El artículo con el que comenzamos la semana discute el uso de la toxina botulínica (BTX) en el dolor orofacial, señalando que se inyecta con una frecuencia que excede la evidencia científica. Los autores, expertos en trastornos temporomandibulares (TMDs), dolor orofacial y bruxismo, argumentan que el uso más sólido de la BTX es para los TMDs de origen muscular, donde su efecto de parálisis temporal reduce el dolor y mejora la función mandibular en pacientes seleccionados. El documento lleva por nombre Botulinum toxin in orofacial pain: A clinician’s perspective on what we know, what we do, and what we get wrong y ha sido publicado recientemente en el CRANIO The Journal of Craniomandibular & Sleep Practice.
Se reconoce su potencial como agente antinociceptivo, inhibiendo la liberación de neurotransmisores, lo que la hace relevante para la migraña crónica y ciertas neuralgias orofaciales como la trigeminal, aunque la evidencia para estas últimas aún es preliminar y se advierte contra la extrapolación generalizada.
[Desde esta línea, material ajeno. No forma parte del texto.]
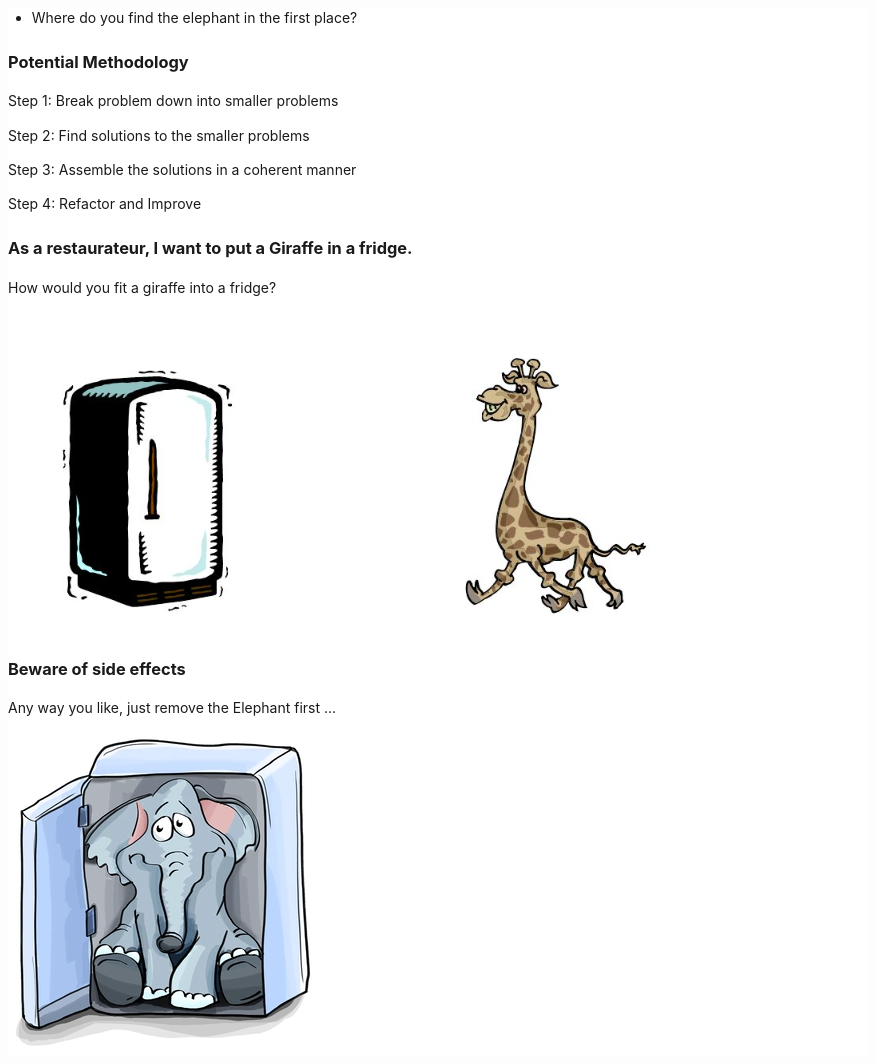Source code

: - Where do you find the elephant in the first place?


### Potential Methodology

Step 1: Break problem down into smaller problems

Step 2: Find solutions to the smaller problems

Step 3: Assemble the solutions in a coherent manner

Step 4: Refactor and Improve


### As a restaurateur, I want to put a Giraffe in a fridge.

How would you fit a giraffe into a fridge?

![External Image](./images/image_30.png)


### Beware of side effects

Any way you like, just remove the Elephant first ...

![External Image](./images/image_31.webp)
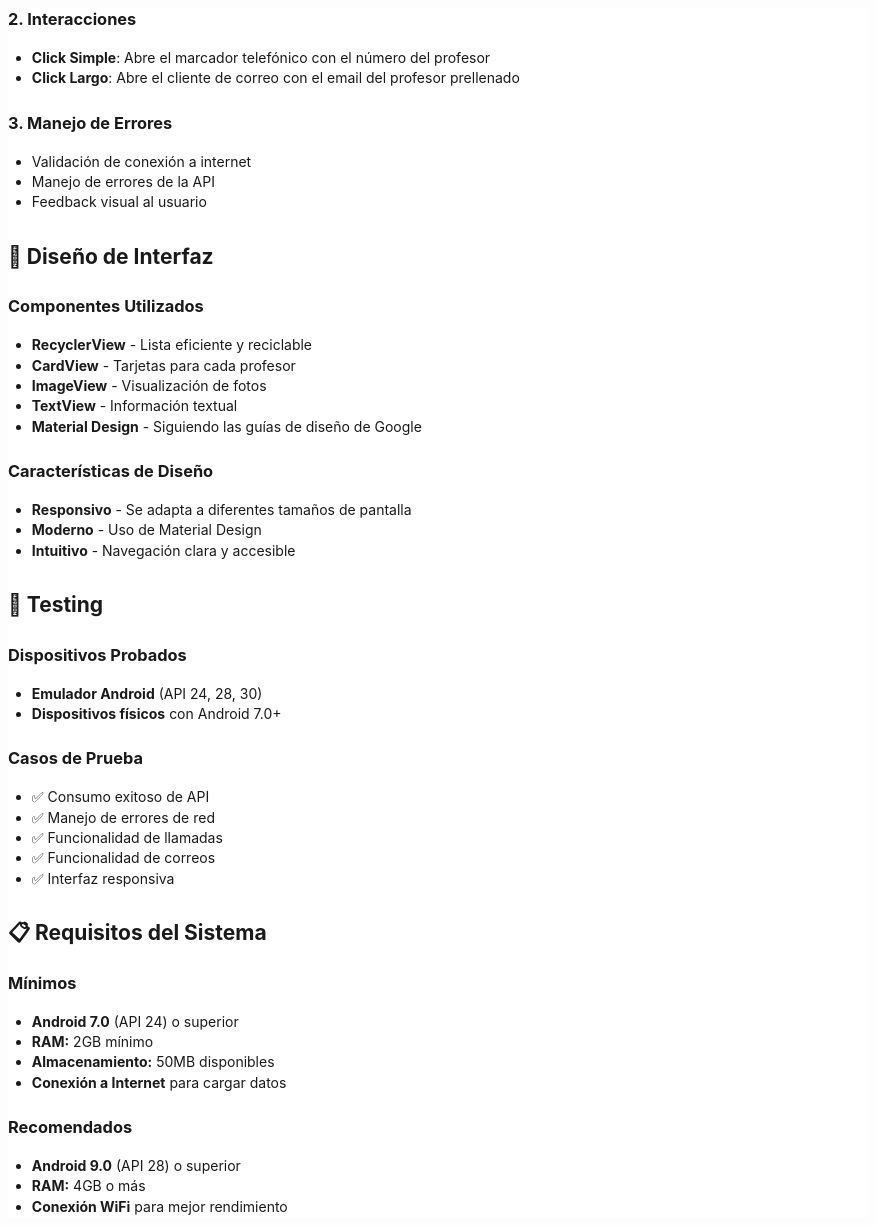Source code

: ### 2. Interacciones
- **Click Simple**: Abre el marcador telefónico con el número del profesor
- **Click Largo**: Abre el cliente de correo con el email del profesor prellenado

### 3. Manejo de Errores
- Validación de conexión a internet
- Manejo de errores de la API
- Feedback visual al usuario

## 🎨 Diseño de Interfaz

### Componentes Utilizados
- **RecyclerView** - Lista eficiente y reciclable
- **CardView** - Tarjetas para cada profesor
- **ImageView** - Visualización de fotos
- **TextView** - Información textual
- **Material Design** - Siguiendo las guías de diseño de Google

### Características de Diseño
- **Responsivo** - Se adapta a diferentes tamaños de pantalla
- **Moderno** - Uso de Material Design
- **Intuitivo** - Navegación clara y accesible

## 🧪 Testing

### Dispositivos Probados
- **Emulador Android** (API 24, 28, 30)
- **Dispositivos físicos** con Android 7.0+

### Casos de Prueba
- ✅ Consumo exitoso de API
- ✅ Manejo de errores de red
- ✅ Funcionalidad de llamadas
- ✅ Funcionalidad de correos
- ✅ Interfaz responsiva

## 📋 Requisitos del Sistema

### Mínimos
- **Android 7.0** (API 24) o superior
- **RAM:** 2GB mínimo
- **Almacenamiento:** 50MB disponibles
- **Conexión a Internet** para cargar datos

### Recomendados
- **Android 9.0** (API 28) o superior
- **RAM:** 4GB o más
- **Conexión WiFi** para mejor rendimiento
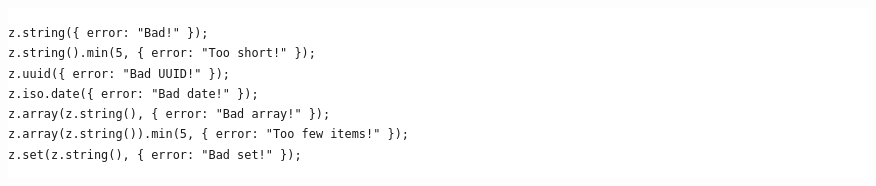 <rect width="14" height="14" x="8" y="8" rx="2" ry="2"></rect><path d="M4 16c-1.1 0-2-.9-2-2V4c0-1.1.9-2 2-2h10c1.1 0 2 .9 2 2"></path>
</svg>

</button>

<div class="overflow-hidden" dir="ltr" style="position:relative;--radix-scroll-area-corner-width:0px;--radix-scroll-area-corner-height:0px">

<style>[data-radix-scroll-area-viewport]{scrollbar-width:none;-ms-overflow-style:none;-webkit-overflow-scrolling:touch;}[data-radix-scroll-area-viewport]::-webkit-scrollbar{display:none}</style>

<div class="size-full rounded-[inherit] max-h-[600px]" data-radix-scroll-area-viewport="" style="overflow-x:hidden;overflow-y:hidden">

<div style="min-width:100%;display:table">

<pre class="p-4 focus-visible:outline-none"><code><span class="line"><span style="--shiki-light:#24292E;--shiki-dark:#E1E4E8">z.</span><span style="--shiki-light:#6F42C1;--shiki-dark:#B392F0">string</span><span style="--shiki-light:#24292E;--shiki-dark:#E1E4E8">({ error: </span><span style="--shiki-light:#032F62;--shiki-dark:#9ECBFF">&quot;Bad!&quot;</span><span style="--shiki-light:#24292E;--shiki-dark:#E1E4E8"> });</span></span>
<span class="line"><span style="--shiki-light:#24292E;--shiki-dark:#E1E4E8">z.</span><span style="--shiki-light:#6F42C1;--shiki-dark:#B392F0">string</span><span style="--shiki-light:#24292E;--shiki-dark:#E1E4E8">().</span><span style="--shiki-light:#6F42C1;--shiki-dark:#B392F0">min</span><span style="--shiki-light:#24292E;--shiki-dark:#E1E4E8">(</span><span style="--shiki-light:#005CC5;--shiki-dark:#79B8FF">5</span><span style="--shiki-light:#24292E;--shiki-dark:#E1E4E8">, { error: </span><span style="--shiki-light:#032F62;--shiki-dark:#9ECBFF">&quot;Too short!&quot;</span><span style="--shiki-light:#24292E;--shiki-dark:#E1E4E8"> });</span></span>
<span class="line"><span style="--shiki-light:#24292E;--shiki-dark:#E1E4E8">z.</span><span style="--shiki-light:#6F42C1;--shiki-dark:#B392F0">uuid</span><span style="--shiki-light:#24292E;--shiki-dark:#E1E4E8">({ error: </span><span style="--shiki-light:#032F62;--shiki-dark:#9ECBFF">&quot;Bad UUID!&quot;</span><span style="--shiki-light:#24292E;--shiki-dark:#E1E4E8"> });</span></span>
<span class="line"><span style="--shiki-light:#24292E;--shiki-dark:#E1E4E8">z.iso.</span><span style="--shiki-light:#6F42C1;--shiki-dark:#B392F0">date</span><span style="--shiki-light:#24292E;--shiki-dark:#E1E4E8">({ error: </span><span style="--shiki-light:#032F62;--shiki-dark:#9ECBFF">&quot;Bad date!&quot;</span><span style="--shiki-light:#24292E;--shiki-dark:#E1E4E8"> });</span></span>
<span class="line"><span style="--shiki-light:#24292E;--shiki-dark:#E1E4E8">z.</span><span style="--shiki-light:#6F42C1;--shiki-dark:#B392F0">array</span><span style="--shiki-light:#24292E;--shiki-dark:#E1E4E8">(z.</span><span style="--shiki-light:#6F42C1;--shiki-dark:#B392F0">string</span><span style="--shiki-light:#24292E;--shiki-dark:#E1E4E8">(), { error: </span><span style="--shiki-light:#032F62;--shiki-dark:#9ECBFF">&quot;Bad array!&quot;</span><span style="--shiki-light:#24292E;--shiki-dark:#E1E4E8"> });</span></span>
<span class="line"><span style="--shiki-light:#24292E;--shiki-dark:#E1E4E8">z.</span><span style="--shiki-light:#6F42C1;--shiki-dark:#B392F0">array</span><span style="--shiki-light:#24292E;--shiki-dark:#E1E4E8">(z.</span><span style="--shiki-light:#6F42C1;--shiki-dark:#B392F0">string</span><span style="--shiki-light:#24292E;--shiki-dark:#E1E4E8">()).</span><span style="--shiki-light:#6F42C1;--shiki-dark:#B392F0">min</span><span style="--shiki-light:#24292E;--shiki-dark:#E1E4E8">(</span><span style="--shiki-light:#005CC5;--shiki-dark:#79B8FF">5</span><span style="--shiki-light:#24292E;--shiki-dark:#E1E4E8">, { error: </span><span style="--shiki-light:#032F62;--shiki-dark:#9ECBFF">&quot;Too few items!&quot;</span><span style="--shiki-light:#24292E;--shiki-dark:#E1E4E8"> });</span></span>
<span class="line"><span style="--shiki-light:#24292E;--shiki-dark:#E1E4E8">z.</span><span style="--shiki-light:#6F42C1;--shiki-dark:#B392F0">set</span><span style="--shiki-light:#24292E;--shiki-dark:#E1E4E8">(z.</span><span style="--shiki-light:#6F42C1;--shiki-dark:#B392F0">string</span><span style="--shiki-light:#24292E;--shiki-dark:#E1E4E8">(), { error: </span><span style="--shiki-light:#032F62;--shiki-dark:#9ECBFF">&quot;Bad set!&quot;</span><span style="--shiki-light:#24292E;--shiki-dark:#E1E4E8"> });</span></span></code></pre>
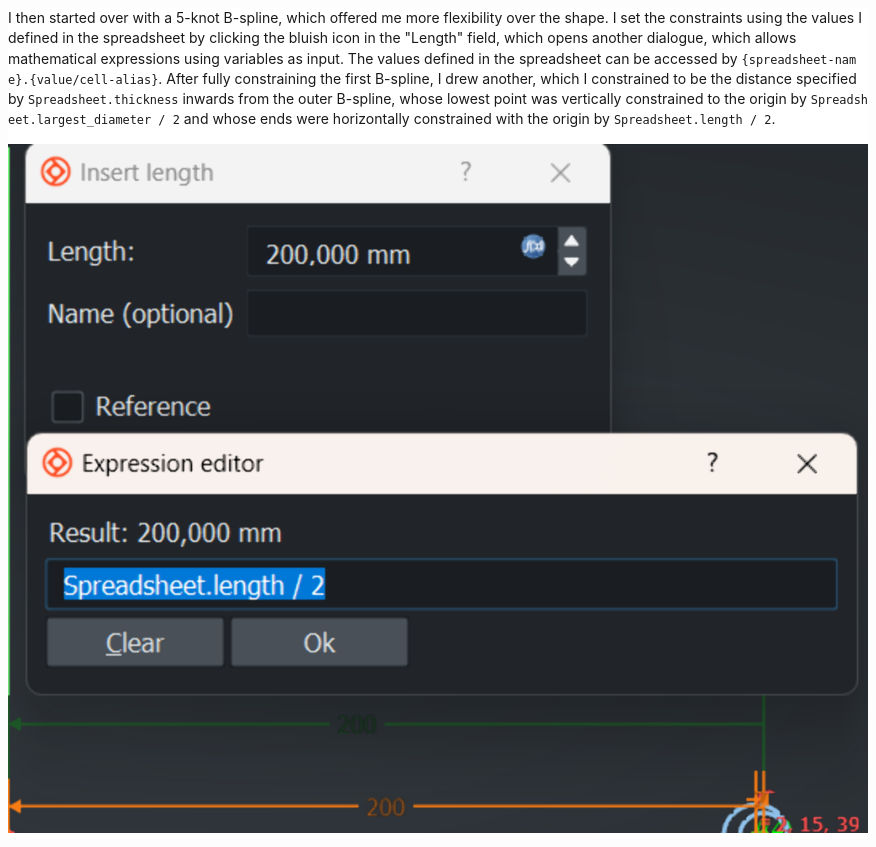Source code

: I then started over with a 5-knot B-spline, which offered me more flexibility over the shape. I set the constraints using the values I defined in the spreadsheet by clicking the bluish icon in the "Length" field, which opens another dialogue, which allows mathematical expressions using variables as input. The values defined in the spreadsheet can be accessed by `{spreadsheet-name}.{value/cell-alias}`. After fully constraining the first B-spline, I drew another, which I constrained to be the distance specified by `Spreadsheet.thickness` inwards from the outer B-spline, whose lowest point was vertically constrained to the origin by `Spreadsheet.largest_diameter / 2` and whose ends were horizontally constrained with the origin by `Spreadsheet.length / 2`. 

![Set constraints with spreadsheet variables](constraints-from-spreadsheet-variables.webp)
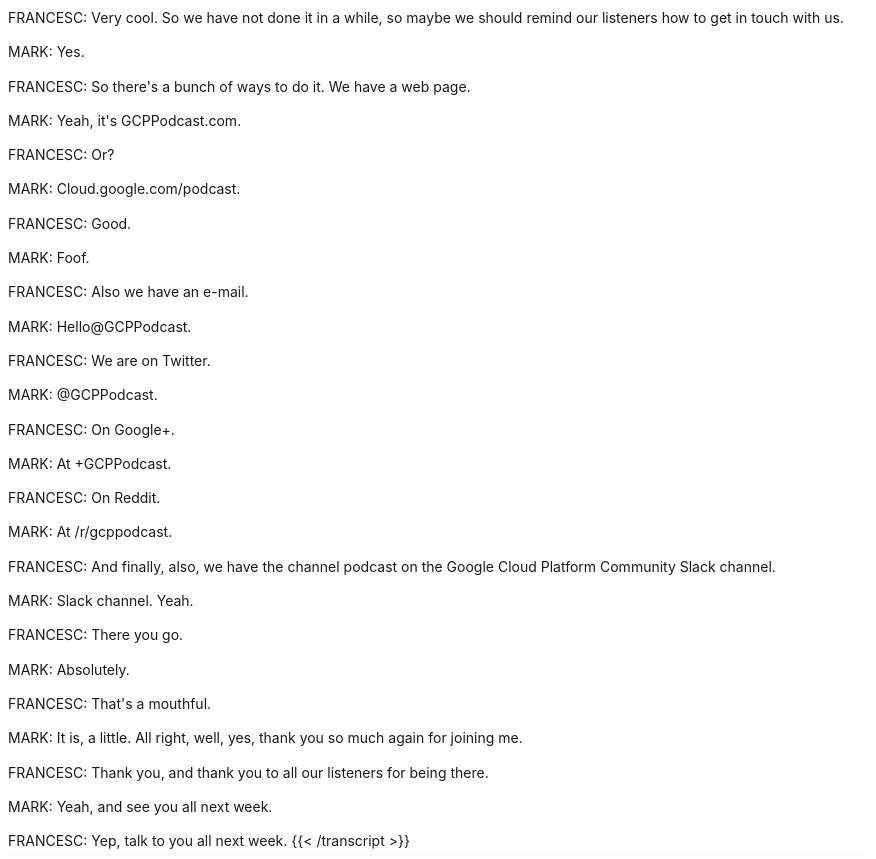 FRANCESC: Very cool. So we have not done it in a while, so maybe we should remind our listeners how to get in touch with us. 

MARK: Yes. 

FRANCESC: So there's a bunch of ways to do it. We have a web page. 

MARK: Yeah, it's GCPPodcast.com. 

FRANCESC: Or? 

MARK: Cloud.google.com/podcast. 

FRANCESC: Good. 

MARK: Foof. 

FRANCESC: Also we have an e-mail. 

MARK: Hello@GCPPodcast. 

FRANCESC: We are on Twitter. 

MARK: @GCPPodcast. 

FRANCESC: On Google+. 

MARK: At +GCPPodcast. 

FRANCESC: On Reddit. 

MARK: At /r/gcppodcast. 

FRANCESC: And finally, also, we have the channel podcast on the Google Cloud Platform Community Slack channel. 

MARK: Slack channel. Yeah. 

FRANCESC: There you go. 

MARK: Absolutely. 

FRANCESC: That's a mouthful. 

MARK: It is, a little. All right, well, yes, thank you so much again for joining me. 

FRANCESC: Thank you, and thank you to all our listeners for being there. 

MARK: Yeah, and see you all next week. 

FRANCESC: Yep, talk to you all next week. 
{{< /transcript >}}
Sin embargo, los autores critican la aplicación excesiva de BTX, especialmente en el bruxismo, donde a menudo se confunde con una cura en lugar de un tratamiento paliativo para sus secuelas estéticas o funcionales. Los autores también destacan la falta de protocolos estandarizados para la inyección (dosis, sitios, intervalos), lo que dificulta la replicación y comparación de estudios, y advierten contra el uso de protocolos basados en la estética para el manejo del dolor.
Para mejorar la práctica, enfatizan la necesidad de un diagnóstico preciso, el desarrollo de guías clínicas estandarizadas, la consideración de factores psicosociales en el tratamiento y la obtención de datos a largo plazo sobre la seguridad y eficacia de las inyecciones repetidas de BTX.